Calling for Mentorship

Most of you are already well aware of my role as a mentor to fellow stroke survivors, and their families. Finding myself in the situation where I experienced fear and loneliness following a stroke  I understand what it feels like. Once all the formal help has stopped we find ourselves and our families struggling with the ongoing difficulties that arise. As if that wasn’t enough of a challenge we do not have anyone to turn to for advice, support or guidance. To be able to talk to someone who has experienced the same is invaluable they can give confidence, say it as it is and talk about ways they found to cope with and hopefully win that situation or battle.

Stroke continues to present challenges for months, even years after we return home and because support is not ongoing, often survivors and their family members become more and more isolated, afraid and depressed. Accidents happen, the survivor may give up trying and become more unwell eventually even ending up back in a hospital.

Would it not be better and cost effective also for the NHS to provide funding for people like me, so we are able to travel and visit more survivors and their families. As soon as the formal help stops we go in. Does this not make common sense?

In reality, many survivors when living alone, become so lonely, they just need someone to talk to so block appointment time of GP’s. When they have questions that are serious but none medical, doctors may not be best qualified to answer, mentors could answer these important questions, such as how to overcome daily daunting difficulties, freeing doctors time for diagnosing and treating medical conditions.

I have been mentoring since my book has been published, I do this all over the world and people naturally reach out to me, but if it were to be a formal funded role, I could visit in person and do so much more.

I trust everyone reading knows exactly where I am coming from, and understands only too well the isolation, fear and loneliness stroke causes the whole family.

Here is one example in the Bury Times this week, please cut and paste below into your browser.
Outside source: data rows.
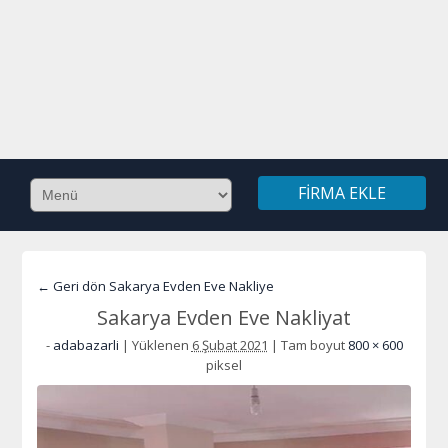
FIRMA EKLE
← Geri dön Sakarya Evden Eve Nakliye
Sakarya Evden Eve Nakliyat
-
adabazarli
|
Yüklenen
6 Şubat 2021
|
Tam boyut
800 × 600
piksel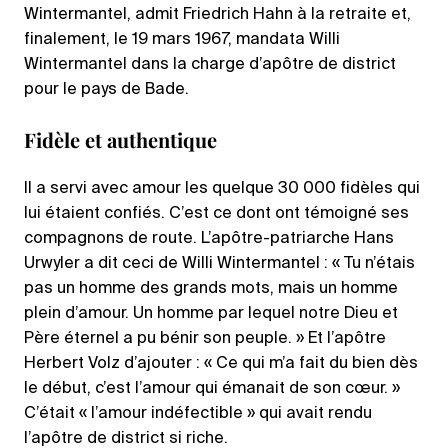
Wintermantel, admit Friedrich Hahn à la retraite et,
finalement, le 19 mars 1967, mandata Willi
Wintermantel dans la charge d’apôtre de district
pour le pays de Bade.
Fidèle et authentique
Il a servi avec amour les quelque 30 000 fidèles qui
lui étaient confiés. C’est ce dont ont témoigné ses
compagnons de route. L’apôtre-patriarche Hans
Urwyler a dit ceci de Willi Wintermantel : « Tu n’étais
pas un homme des grands mots, mais un homme
plein d’amour. Un homme par lequel notre Dieu et
Père éternel a pu bénir son peuple. » Et l’apôtre
Herbert Volz d’ajouter : « Ce qui m’a fait du bien dès
le début, c’est l’amour qui émanait de son cœur. »
C’était « l’amour indéfectible » qui avait rendu
l’apôtre de district si riche.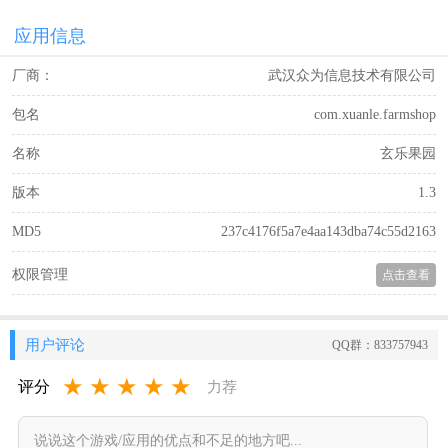
应用信息
厂商：
武汉众为信息技术有限公司
包名
com.xuanle.farmshop
名称
玄乐果园
版本
1.3
MD5
237c4176f5a7e4aa143dba74c55d2163
权限管理
点击查看
用户评论
QQ群：833757943
★
★
★
★
★
评分
力荐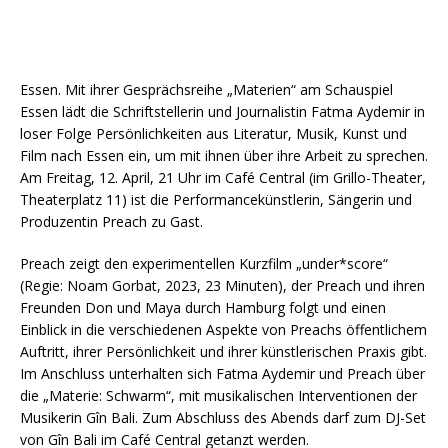
Essen. Mit ihrer Gesprächsreihe „Materien“ am Schauspiel
Essen lädt die Schriftstellerin und Journalistin Fatma Aydemir in
loser Folge Persönlichkeiten aus Literatur, Musik, Kunst und
Film nach Essen ein, um mit ihnen über ihre Arbeit zu sprechen.
Am Freitag, 12. April, 21 Uhr im Café Central (im Grillo-Theater,
Theaterplatz 11) ist die Performancekünstlerin, Sängerin und
Produzentin Preach zu Gast.
Preach zeigt den experimentellen Kurzfilm „under*score“
(Regie: Noam Gorbat, 2023, 23 Minuten), der Preach und ihren
Freunden Don und Maya durch Hamburg folgt und einen
Einblick in die verschiedenen Aspekte von Preachs öffentlichem
Auftritt, ihrer Persönlichkeit und ihrer künstlerischen Praxis gibt.
Im Anschluss unterhalten sich Fatma Aydemir und Preach über
die „Materie: Schwarm“, mit musikalischen Interventionen der
Musikerin Gîn Bali. Zum Abschluss des Abends darf zum DJ-Set
von Gîn Bali im Café Central getanzt werden.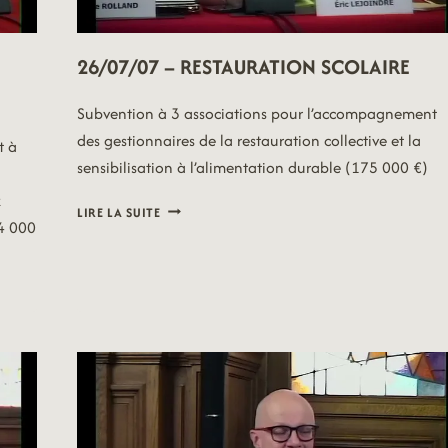
26/07/07 – RESTAURATION SCOLAIRE
Subvention à 3 associations pour l’accompagnement
des gestionnaires de la restauration collective et la
t à
sensibilisation à l’alimentation durable (175 000 €)
x
26/07/07
LIRE LA SUITE
24 000
–
RESTAURATION
SCOLAIRE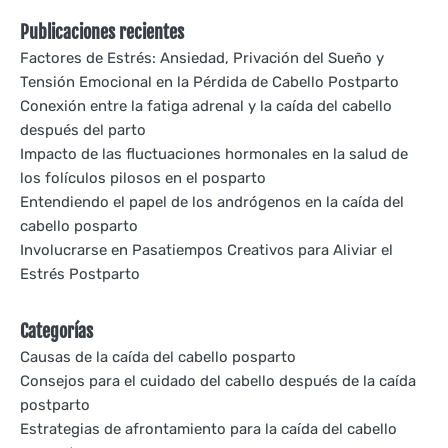
Publicaciones recientes
Factores de Estrés: Ansiedad, Privación del Sueño y
Tensión Emocional en la Pérdida de Cabello Postparto
Conexión entre la fatiga adrenal y la caída del cabello
después del parto
Impacto de las fluctuaciones hormonales en la salud de
los folículos pilosos en el posparto
Entendiendo el papel de los andrógenos en la caída del
cabello posparto
Involucrarse en Pasatiempos Creativos para Aliviar el
Estrés Postparto
Categorías
Causas de la caída del cabello posparto
Consejos para el cuidado del cabello después de la caída
postparto
Estrategias de afrontamiento para la caída del cabello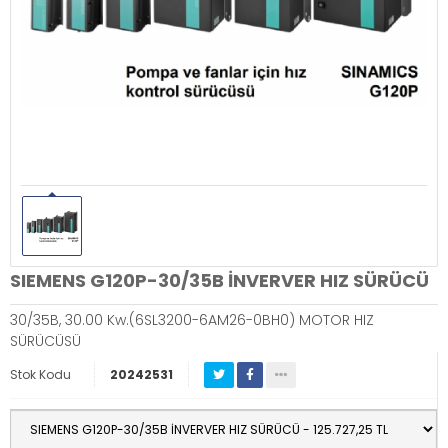
SIEMENS G120P-30/35B İNVERVER HIZ SÜRÜCÜ
30/35B, 30.00 Kw.(6SL3200-6AM26-0BH0) MOTOR HIZ
SÜRÜCÜSÜ
Stok Kodu
20242531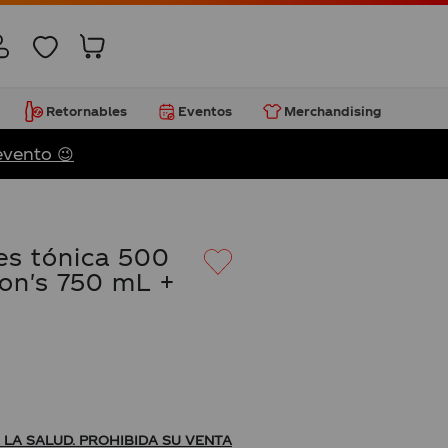
Retornables
Eventos
Merchandising
evento 😉
s tónica 500
on's 750 mL +
LA SALUD. PROHIBIDA SU VENTA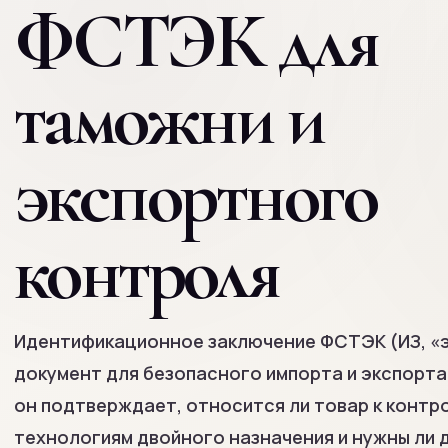
ФСТЭК для
таможни и
экспортного
контроля
Идентификационное заключение ФСТЭК (ИЗ, «э
документ для безопасного импорта и экспорта
он подтверждает, относится ли товар к контр
технологиям двойного назначения и нужны ли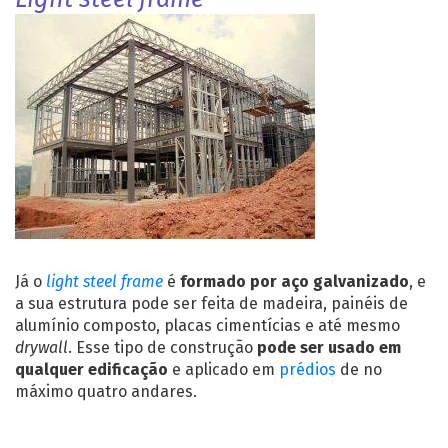
Já o
light steel frame
é
formado por aço galvanizado
, e
a sua estrutura pode ser feita de madeira, painéis de
alumínio composto, placas cimentícias e até mesmo
drywall
. Esse tipo de construção
pode ser usado em
qualquer edificação
e aplicado em
prédios
de no
máximo quatro andares.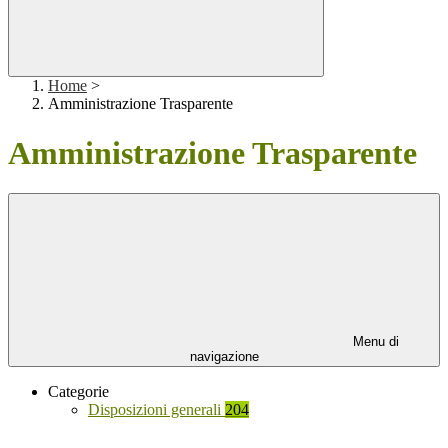
Home
>
Amministrazione Trasparente
Amministrazione Trasparente
Menu di
navigazione
Categorie
Disposizioni generali
204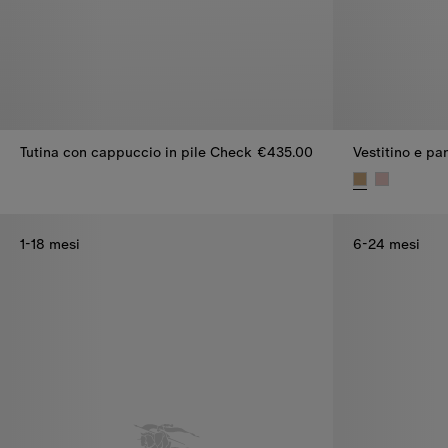
Tutina con cappuccio in pile Check
€435.00
Tutina con cappuccio in pile Check, €435.00
Vestitino e pa
1-18 mesi
6-24 mesi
http://www.burytimes.co.uk/news/15631257.Family_of_man_who_has_suffered_3_strokes_calls_for_more_support/

 

4 Responses to “Calling for Mentorship

  • I wholeheartedly agree! Mentoring is valuable for the mentor and the mentee! The stroke mentoring position should be funded!

    • Hi Sharon,
      Thank you for your comment, if it could be funded so much more could be possible. By visiting people face to face and working with the whole family, you also identify other ways you are able to help, as I am sure you are already aware. How we can possibly turn it into a formally funded role, is the huge challenge.

      Kind regards,

      Sas

  • Hi Sas, totally agree about peer support and mentoring only those who have been through the stroke experience can truly understand what another stroke person is going through.
    I’m 24 years post my first stroke and 17 years post my second stroke and the peer support of fellow stroke survivors has been what kept me going over these years.
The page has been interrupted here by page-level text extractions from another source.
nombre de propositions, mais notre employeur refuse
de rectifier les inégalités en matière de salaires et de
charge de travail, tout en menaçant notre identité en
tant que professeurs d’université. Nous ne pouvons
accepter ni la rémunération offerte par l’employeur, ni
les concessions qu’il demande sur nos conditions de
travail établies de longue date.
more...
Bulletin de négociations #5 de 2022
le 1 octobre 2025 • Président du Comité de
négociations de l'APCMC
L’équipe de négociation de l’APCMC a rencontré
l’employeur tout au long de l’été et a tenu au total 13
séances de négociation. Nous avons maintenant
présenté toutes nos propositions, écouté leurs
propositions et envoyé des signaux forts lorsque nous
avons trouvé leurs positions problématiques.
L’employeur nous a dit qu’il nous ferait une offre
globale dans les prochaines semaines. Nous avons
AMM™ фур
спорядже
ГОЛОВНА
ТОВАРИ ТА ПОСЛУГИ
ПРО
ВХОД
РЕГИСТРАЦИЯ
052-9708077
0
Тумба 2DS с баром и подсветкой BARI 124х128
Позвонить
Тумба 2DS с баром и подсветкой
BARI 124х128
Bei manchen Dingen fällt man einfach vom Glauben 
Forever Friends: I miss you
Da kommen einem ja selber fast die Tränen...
    This also applies as you well know, to family and caregivers who have their own struggles dealing with their loved ones stroke journey.
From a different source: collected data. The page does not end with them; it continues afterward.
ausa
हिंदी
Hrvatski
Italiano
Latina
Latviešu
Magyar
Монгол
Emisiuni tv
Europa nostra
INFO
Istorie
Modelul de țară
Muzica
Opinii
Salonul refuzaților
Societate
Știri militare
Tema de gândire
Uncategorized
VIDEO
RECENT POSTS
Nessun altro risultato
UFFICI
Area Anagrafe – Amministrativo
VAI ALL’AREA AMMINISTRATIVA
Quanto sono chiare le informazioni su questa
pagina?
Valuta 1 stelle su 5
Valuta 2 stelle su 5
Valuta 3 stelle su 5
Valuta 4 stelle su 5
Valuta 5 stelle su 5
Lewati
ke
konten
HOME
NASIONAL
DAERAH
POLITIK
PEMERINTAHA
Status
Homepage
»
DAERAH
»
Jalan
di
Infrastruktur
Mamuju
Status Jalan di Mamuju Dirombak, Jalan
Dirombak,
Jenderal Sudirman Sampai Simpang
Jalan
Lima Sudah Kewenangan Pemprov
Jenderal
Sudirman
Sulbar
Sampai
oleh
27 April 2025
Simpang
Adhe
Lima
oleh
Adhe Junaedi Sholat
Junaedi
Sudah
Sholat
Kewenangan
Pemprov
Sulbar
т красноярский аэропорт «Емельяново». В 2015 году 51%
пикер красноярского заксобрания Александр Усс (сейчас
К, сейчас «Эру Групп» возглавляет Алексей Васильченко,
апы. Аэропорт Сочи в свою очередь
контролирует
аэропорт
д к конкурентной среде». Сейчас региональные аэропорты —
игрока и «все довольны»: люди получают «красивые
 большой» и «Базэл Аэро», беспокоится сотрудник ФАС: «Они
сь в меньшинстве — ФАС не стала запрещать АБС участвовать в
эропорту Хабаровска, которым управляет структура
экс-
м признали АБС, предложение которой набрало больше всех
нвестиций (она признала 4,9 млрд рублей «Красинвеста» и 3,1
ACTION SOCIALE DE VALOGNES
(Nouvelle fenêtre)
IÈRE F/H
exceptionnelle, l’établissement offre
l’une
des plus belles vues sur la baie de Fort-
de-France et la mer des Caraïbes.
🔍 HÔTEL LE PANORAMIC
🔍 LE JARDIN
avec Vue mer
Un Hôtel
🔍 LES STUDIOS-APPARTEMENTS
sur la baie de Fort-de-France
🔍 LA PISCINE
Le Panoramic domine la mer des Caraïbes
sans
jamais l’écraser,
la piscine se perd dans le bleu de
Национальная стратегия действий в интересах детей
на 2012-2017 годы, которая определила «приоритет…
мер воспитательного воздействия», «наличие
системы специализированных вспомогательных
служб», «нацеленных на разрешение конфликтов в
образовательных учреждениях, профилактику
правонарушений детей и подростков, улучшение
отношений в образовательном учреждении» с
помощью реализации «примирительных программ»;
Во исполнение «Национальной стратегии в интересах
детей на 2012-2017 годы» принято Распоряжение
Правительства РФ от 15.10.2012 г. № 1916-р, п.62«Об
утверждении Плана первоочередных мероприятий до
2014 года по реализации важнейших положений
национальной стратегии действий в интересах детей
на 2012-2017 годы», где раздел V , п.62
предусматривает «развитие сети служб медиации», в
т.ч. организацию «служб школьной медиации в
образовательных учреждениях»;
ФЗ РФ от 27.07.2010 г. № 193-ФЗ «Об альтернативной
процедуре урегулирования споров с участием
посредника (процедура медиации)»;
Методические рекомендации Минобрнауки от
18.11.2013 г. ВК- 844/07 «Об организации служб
    Here in Hamilton New Zealand we have a very active peer support group for stroke survivors, regular lunch social group and support groups for caregivers and the peer support and mentoring these groups provide is invaluable. check out our web site at http://www.strokefoundationhamilton.co.nz to see what we are doing all run totally by a dedicated team of unpaid volunteers.

    Warmest regards Paul

    • Hi Paul,

      Absolutely spot on Paul, everyone needs support following a stroke. Unfortunately many here have transport issues along with confidence regarding going out, which I know you already know. The whole family needs more support before they reach that stage and recognition of the daily struggles they all encounter, as I know you fully appreciate and recognise. All the fabulous work you do illustrates exactly how you understand others difficulties. It is at the stage immediately when the formal help stops, where I believe the role I do works at its most beneficial and given funding to travel and go into homes greater help could be given.